DENMARK - The Danish government has made changes to the bill on pensions taxation, delaying the effective levy on asset management costs but ratcheting up tax costs in two other areas to achieve a similar goal.
Pensions industry association Forsikring og Pension (F&P) reacted by accusing the government of using pensions money to plug a hole in state finances.
In a statement, tax minister Thor Möger Pedersen said: "In conjunction with the external consultation and progress of the bill in parliament, it was shown in the meantime that the proposed bill cannot be passed in its current form."
The L28 proposed law on pensions taxation would now not include the abolition of the tax deduction for asset management costs, he said.
Instead, the withdrawal of this tax deduction would be effected "in a more indirect way, which is easier and quicker for financial and pensions institutions to implement," he said.
The PAL tax on investment returns in pension schemes will rise by 0.3 percentage points to 15.3% at the beginning of next year, with the ceiling on annuity pensions cut to DKK50,000 (€6,725) from DKK100,000 - instead of to the DKK55,000 originally proposed - also with effect from January 1, 2012.

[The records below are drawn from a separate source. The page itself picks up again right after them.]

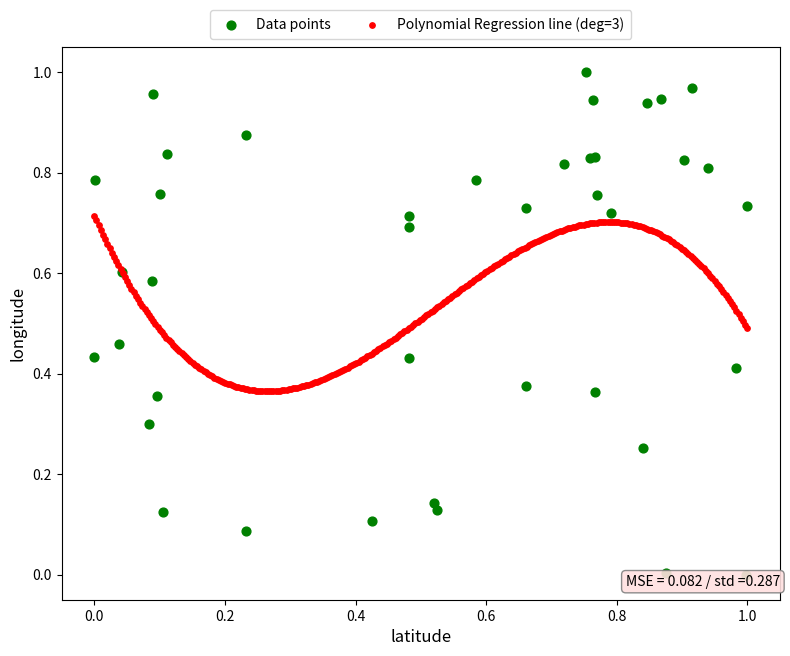

Which series has the largest Y range (max minus min)?

Data points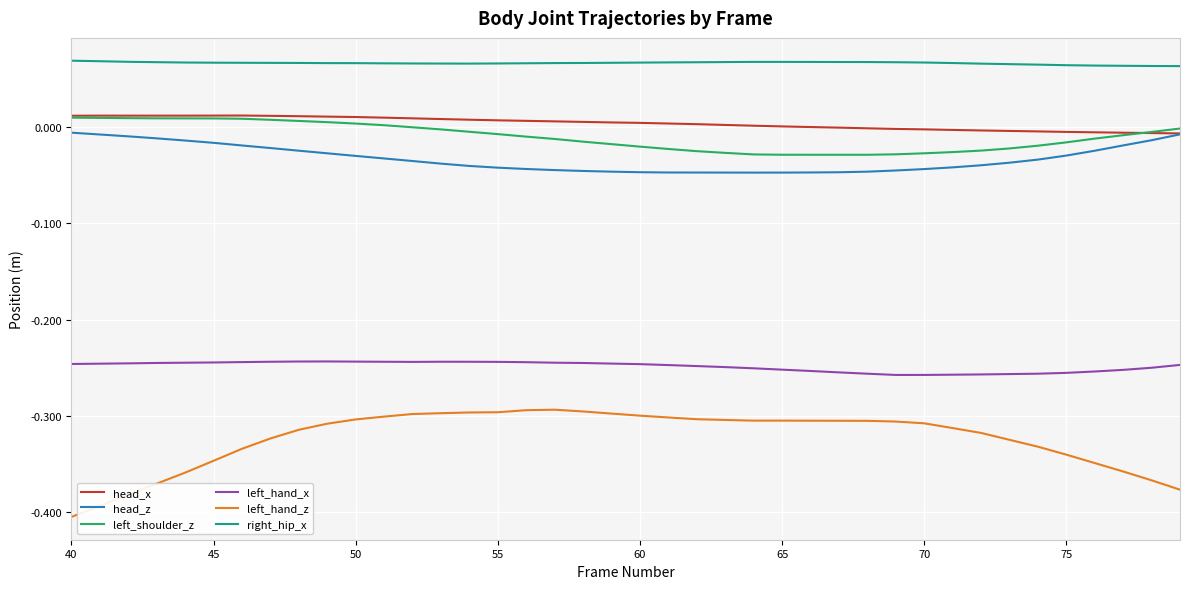

At how many categories does at least one series exceed 0?

40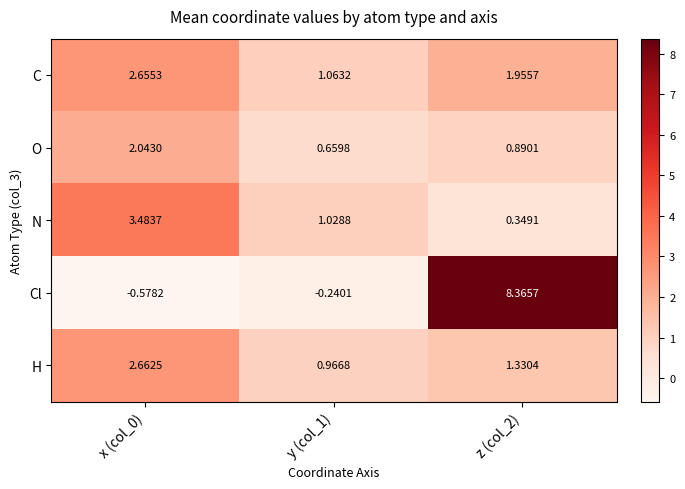

At how many categories does at least one series exceed 7?

1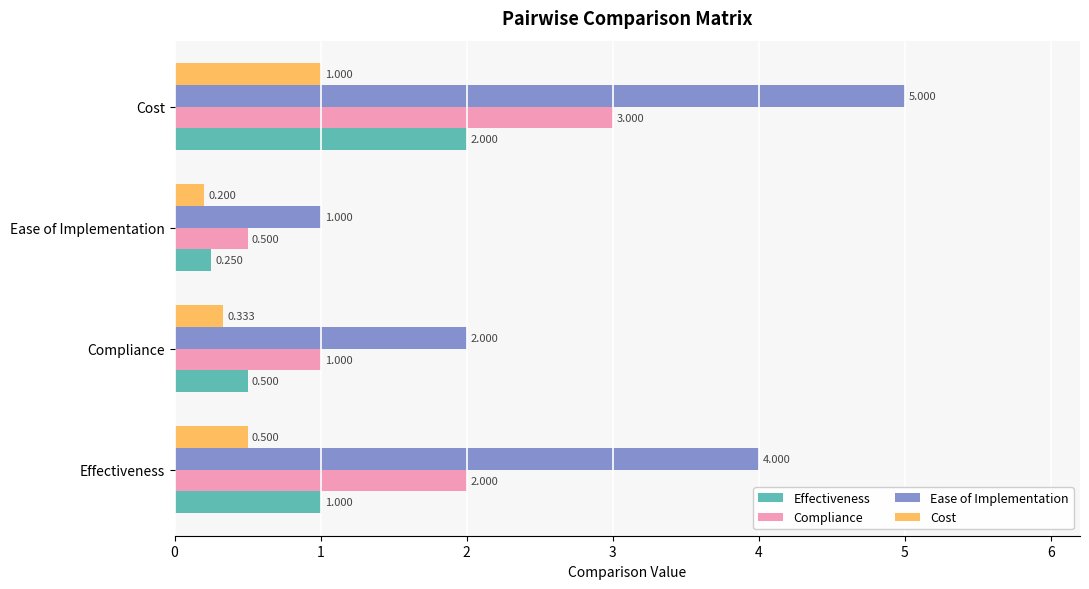

Where is Cost nearest to the value 0?

Ease of Implementation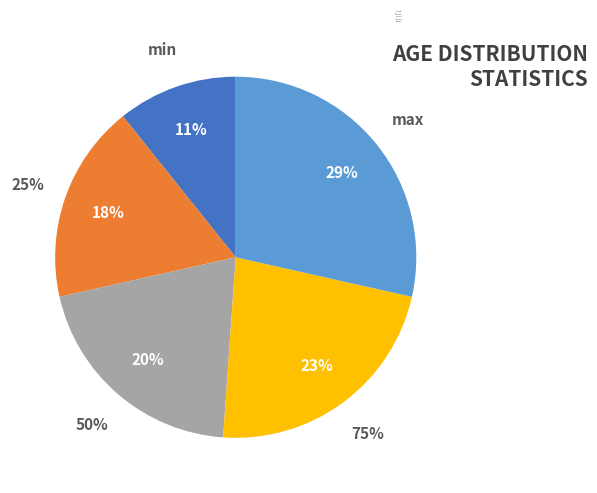

Rank the categories by value from highest to lowest.

max, 75%, 50%, 25%, min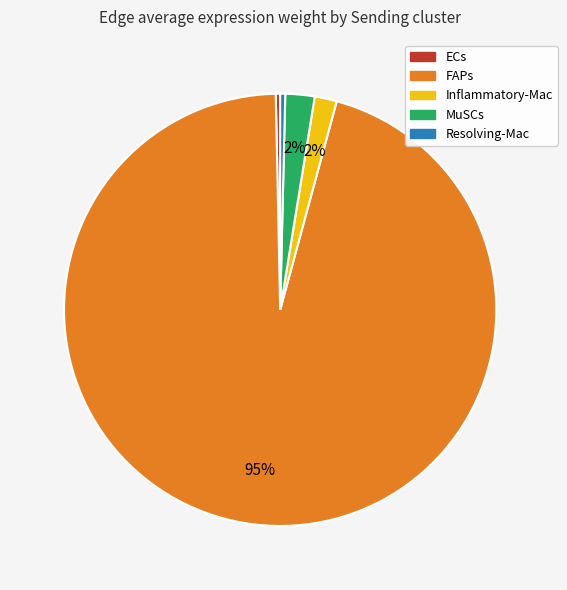

Combined, do MuSCs and FAPs account for over 50%?

Yes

However, Möger Pedersen said the tax deduction measure would still be introduced, but not until 2014 and after a consultation with the pensions industry over the concrete formulation of the law. At that point, the PAL tax would revert to 15% and the ceiling on annuity pensions would increase to DKK55,000 a year, he said.
F&P's Managing Director Per Bremer Rasmussen said the tax ministry was wrong when it justified the lower annuity pensions ceiling with the reduction in proposed taxes on asset management costs.

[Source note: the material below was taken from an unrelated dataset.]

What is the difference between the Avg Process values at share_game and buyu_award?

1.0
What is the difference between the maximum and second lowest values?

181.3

"The 0.3% in extra PAL tax gives exactly the same revenue in 2012 as the abolition of the deduction - namely DKK400m," he said, citing the association's own calculations and the figures in the government's economic statement in August.
"We can only see one explanation: The government is now collecting even more pensions money to finance a hole in another part of the state finances," he said, adding that this was "completely untenable".
Bremer Rasmussen went on to say it could create a dangerous precedent if the government thought they could dip into pensions assets when they were short of money elsewhere.